WORK REQUIRED:
Reproduce the data word for word, from its first line down to and including the line that contains "zmniejszaniu prędkości, to widziałem wielu".

ENTRIES SUPPLIED:
------------------------------
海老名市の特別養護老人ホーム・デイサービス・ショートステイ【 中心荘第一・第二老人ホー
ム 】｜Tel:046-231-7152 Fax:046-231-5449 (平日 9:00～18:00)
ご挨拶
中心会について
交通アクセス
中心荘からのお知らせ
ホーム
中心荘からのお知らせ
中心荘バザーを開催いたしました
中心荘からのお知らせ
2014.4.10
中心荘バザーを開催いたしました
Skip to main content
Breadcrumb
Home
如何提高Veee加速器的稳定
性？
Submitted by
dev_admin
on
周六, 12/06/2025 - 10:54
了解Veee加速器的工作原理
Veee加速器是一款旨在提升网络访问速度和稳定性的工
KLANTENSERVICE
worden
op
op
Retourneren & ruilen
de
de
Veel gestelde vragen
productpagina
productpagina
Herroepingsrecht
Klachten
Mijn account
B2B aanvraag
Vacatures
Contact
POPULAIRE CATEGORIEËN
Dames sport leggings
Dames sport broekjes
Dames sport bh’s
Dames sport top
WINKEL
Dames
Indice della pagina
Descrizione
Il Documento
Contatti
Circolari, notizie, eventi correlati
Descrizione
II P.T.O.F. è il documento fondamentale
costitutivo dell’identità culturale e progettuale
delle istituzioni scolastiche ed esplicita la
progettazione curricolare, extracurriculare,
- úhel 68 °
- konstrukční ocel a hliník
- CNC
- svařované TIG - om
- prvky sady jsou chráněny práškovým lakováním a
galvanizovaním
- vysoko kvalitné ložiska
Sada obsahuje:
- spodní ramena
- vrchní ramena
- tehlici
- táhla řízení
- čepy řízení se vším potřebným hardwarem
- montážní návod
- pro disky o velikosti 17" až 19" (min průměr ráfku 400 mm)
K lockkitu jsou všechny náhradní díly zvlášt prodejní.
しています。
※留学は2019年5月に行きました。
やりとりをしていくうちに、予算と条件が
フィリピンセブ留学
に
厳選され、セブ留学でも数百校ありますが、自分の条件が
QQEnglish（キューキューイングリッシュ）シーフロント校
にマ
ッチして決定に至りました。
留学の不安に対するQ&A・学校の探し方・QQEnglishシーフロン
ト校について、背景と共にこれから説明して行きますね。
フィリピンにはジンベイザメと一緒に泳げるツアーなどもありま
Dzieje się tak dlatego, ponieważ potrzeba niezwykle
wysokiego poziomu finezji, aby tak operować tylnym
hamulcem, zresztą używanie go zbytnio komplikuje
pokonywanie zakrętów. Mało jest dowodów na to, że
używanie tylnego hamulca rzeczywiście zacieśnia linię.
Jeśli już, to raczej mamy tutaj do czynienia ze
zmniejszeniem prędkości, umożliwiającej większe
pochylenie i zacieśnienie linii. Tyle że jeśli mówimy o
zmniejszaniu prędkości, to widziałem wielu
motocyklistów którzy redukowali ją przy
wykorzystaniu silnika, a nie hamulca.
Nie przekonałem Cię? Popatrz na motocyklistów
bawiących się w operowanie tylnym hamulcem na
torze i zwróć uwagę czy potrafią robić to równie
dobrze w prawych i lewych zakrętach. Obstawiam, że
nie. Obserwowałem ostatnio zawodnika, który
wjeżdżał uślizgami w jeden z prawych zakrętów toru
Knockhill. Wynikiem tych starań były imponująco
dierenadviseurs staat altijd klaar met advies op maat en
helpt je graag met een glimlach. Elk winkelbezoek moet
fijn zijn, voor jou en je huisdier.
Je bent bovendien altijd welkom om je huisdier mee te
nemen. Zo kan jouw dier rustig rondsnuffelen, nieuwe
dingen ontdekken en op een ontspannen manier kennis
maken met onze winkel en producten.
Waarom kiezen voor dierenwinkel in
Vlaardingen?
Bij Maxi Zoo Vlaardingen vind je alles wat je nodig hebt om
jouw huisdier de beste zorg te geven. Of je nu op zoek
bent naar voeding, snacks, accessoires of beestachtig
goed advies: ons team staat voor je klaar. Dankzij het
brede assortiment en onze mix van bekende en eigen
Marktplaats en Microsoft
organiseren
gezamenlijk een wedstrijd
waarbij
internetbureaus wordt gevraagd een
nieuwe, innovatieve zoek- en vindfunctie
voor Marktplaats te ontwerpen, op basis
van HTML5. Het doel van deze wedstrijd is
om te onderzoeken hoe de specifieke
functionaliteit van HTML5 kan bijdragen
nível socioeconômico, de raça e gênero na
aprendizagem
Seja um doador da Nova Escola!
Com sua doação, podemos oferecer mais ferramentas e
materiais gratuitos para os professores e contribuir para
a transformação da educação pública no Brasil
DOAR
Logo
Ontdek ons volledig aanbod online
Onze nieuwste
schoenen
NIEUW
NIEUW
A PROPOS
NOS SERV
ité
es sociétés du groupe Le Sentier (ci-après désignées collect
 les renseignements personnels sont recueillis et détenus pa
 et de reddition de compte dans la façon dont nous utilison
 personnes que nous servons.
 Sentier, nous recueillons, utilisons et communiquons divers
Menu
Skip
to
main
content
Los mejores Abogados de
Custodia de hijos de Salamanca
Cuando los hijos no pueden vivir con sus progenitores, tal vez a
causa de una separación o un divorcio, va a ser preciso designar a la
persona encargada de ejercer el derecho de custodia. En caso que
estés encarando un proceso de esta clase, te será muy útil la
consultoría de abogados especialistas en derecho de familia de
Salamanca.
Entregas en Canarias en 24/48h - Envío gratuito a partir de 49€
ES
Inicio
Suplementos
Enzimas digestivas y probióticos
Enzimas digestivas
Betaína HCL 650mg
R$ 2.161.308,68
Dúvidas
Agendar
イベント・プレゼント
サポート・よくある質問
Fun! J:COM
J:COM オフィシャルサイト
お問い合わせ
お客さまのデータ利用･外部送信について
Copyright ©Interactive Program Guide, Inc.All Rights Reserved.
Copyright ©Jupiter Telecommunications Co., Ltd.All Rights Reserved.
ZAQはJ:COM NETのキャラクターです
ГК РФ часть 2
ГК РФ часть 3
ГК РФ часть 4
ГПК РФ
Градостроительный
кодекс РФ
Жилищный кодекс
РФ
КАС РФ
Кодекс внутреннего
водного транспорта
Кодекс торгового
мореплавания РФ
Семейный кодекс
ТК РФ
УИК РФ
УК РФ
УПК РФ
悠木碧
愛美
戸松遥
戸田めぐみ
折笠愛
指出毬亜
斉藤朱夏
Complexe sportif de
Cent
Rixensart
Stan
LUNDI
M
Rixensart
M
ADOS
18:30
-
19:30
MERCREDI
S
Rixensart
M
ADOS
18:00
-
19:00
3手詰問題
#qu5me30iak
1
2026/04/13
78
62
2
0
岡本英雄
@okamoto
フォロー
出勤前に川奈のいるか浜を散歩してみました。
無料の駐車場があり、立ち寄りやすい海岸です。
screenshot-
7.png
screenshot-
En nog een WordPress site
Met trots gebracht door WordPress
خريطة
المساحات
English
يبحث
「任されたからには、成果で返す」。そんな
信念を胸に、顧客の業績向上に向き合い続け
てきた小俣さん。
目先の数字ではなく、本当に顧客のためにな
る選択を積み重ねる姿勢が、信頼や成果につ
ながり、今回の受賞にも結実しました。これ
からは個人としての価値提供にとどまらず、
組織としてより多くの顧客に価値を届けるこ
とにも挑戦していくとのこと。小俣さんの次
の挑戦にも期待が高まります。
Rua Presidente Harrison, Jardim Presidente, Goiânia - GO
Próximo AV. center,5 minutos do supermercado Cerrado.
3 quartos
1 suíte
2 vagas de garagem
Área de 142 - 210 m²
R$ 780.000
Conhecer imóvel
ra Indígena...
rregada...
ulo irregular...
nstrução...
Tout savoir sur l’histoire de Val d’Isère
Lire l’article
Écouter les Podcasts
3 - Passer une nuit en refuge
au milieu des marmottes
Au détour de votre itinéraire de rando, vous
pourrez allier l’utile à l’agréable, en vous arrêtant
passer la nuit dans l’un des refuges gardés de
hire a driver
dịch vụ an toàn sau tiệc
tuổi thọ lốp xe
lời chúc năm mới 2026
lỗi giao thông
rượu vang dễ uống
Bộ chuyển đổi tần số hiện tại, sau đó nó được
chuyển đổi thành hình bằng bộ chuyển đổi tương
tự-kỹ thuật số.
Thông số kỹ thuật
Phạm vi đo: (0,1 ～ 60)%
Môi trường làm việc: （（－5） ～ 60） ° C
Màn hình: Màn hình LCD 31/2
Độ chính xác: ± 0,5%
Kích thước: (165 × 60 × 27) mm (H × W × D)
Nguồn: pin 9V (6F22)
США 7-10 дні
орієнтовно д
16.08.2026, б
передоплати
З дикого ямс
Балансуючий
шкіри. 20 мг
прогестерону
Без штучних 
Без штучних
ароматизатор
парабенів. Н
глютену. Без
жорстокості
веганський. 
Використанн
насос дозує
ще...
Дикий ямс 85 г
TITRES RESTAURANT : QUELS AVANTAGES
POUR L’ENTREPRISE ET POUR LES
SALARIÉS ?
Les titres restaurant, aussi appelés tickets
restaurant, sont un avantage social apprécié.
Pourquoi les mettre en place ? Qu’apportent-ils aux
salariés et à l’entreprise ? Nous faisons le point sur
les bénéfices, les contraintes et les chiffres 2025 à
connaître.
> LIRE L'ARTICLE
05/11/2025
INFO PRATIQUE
------------------------------
RESULT:
海老名市の特別養護老人ホーム・デイサービス・ショートステイ【 中心荘第一・第二老人ホー
ム 】｜Tel:046-231-7152 Fax:046-231-5449 (平日 9:00～18:00)
ご挨拶
中心会について
交通アクセス
中心荘からのお知らせ
ホーム
中心荘からのお知らせ
中心荘バザーを開催いたしました
中心荘からのお知らせ
2014.4.10
中心荘バザーを開催いたしました
Skip to main content
Breadcrumb
Home
如何提高Veee加速器的稳定
性？
Submitted by
dev_admin
on
周六, 12/06/2025 - 10:54
了解Veee加速器的工作原理
Veee加速器是一款旨在提升网络访问速度和稳定性的工
KLANTENSERVICE
worden
op
op
Retourneren & ruilen
de
de
Veel gestelde vragen
productpagina
productpagina
Herroepingsrecht
Klachten
Mijn account
B2B aanvraag
Vacatures
Contact
POPULAIRE CATEGORIEËN
Dames sport leggings
Dames sport broekjes
Dames sport bh’s
Dames sport top
WINKEL
Dames
Indice della pagina
Descrizione
Il Documento
Contatti
Circolari, notizie, eventi correlati
Descrizione
II P.T.O.F. è il documento fondamentale
costitutivo dell’identità culturale e progettuale
delle istituzioni scolastiche ed esplicita la
progettazione curricolare, extracurriculare,
- úhel 68 °
- konstrukční ocel a hliník
- CNC
- svařované TIG - om
- prvky sady jsou chráněny práškovým lakováním a
galvanizovaním
- vysoko kvalitné ložiska
Sada obsahuje:
- spodní ramena
- vrchní ramena
- tehlici
- táhla řízení
- čepy řízení se vším potřebným hardwarem
- montážní návod
- pro disky o velikosti 17" až 19" (min průměr ráfku 400 mm)
K lockkitu jsou všechny náhradní díly zvlášt prodejní.
しています。
※留学は2019年5月に行きました。
やりとりをしていくうちに、予算と条件が
フィリピンセブ留学
に
厳選され、セブ留学でも数百校ありますが、自分の条件が
QQEnglish（キューキューイングリッシュ）シーフロント校
にマ
ッチして決定に至りました。
留学の不安に対するQ&A・学校の探し方・QQEnglishシーフロン
ト校について、背景と共にこれから説明して行きますね。
フィリピンにはジンベイザメと一緒に泳げるツアーなどもありま
Dzieje się tak dlatego, ponieważ potrzeba niezwykle
wysokiego poziomu finezji, aby tak operować tylnym
hamulcem, zresztą używanie go zbytnio komplikuje
pokonywanie zakrętów. Mało jest dowodów na to, że
używanie tylnego hamulca rzeczywiście zacieśnia linię.
Jeśli już, to raczej mamy tutaj do czynienia ze
zmniejszeniem prędkości, umożliwiającej większe
pochylenie i zacieśnienie linii. Tyle że jeśli mówimy o
zmniejszaniu prędkości, to widziałem wielu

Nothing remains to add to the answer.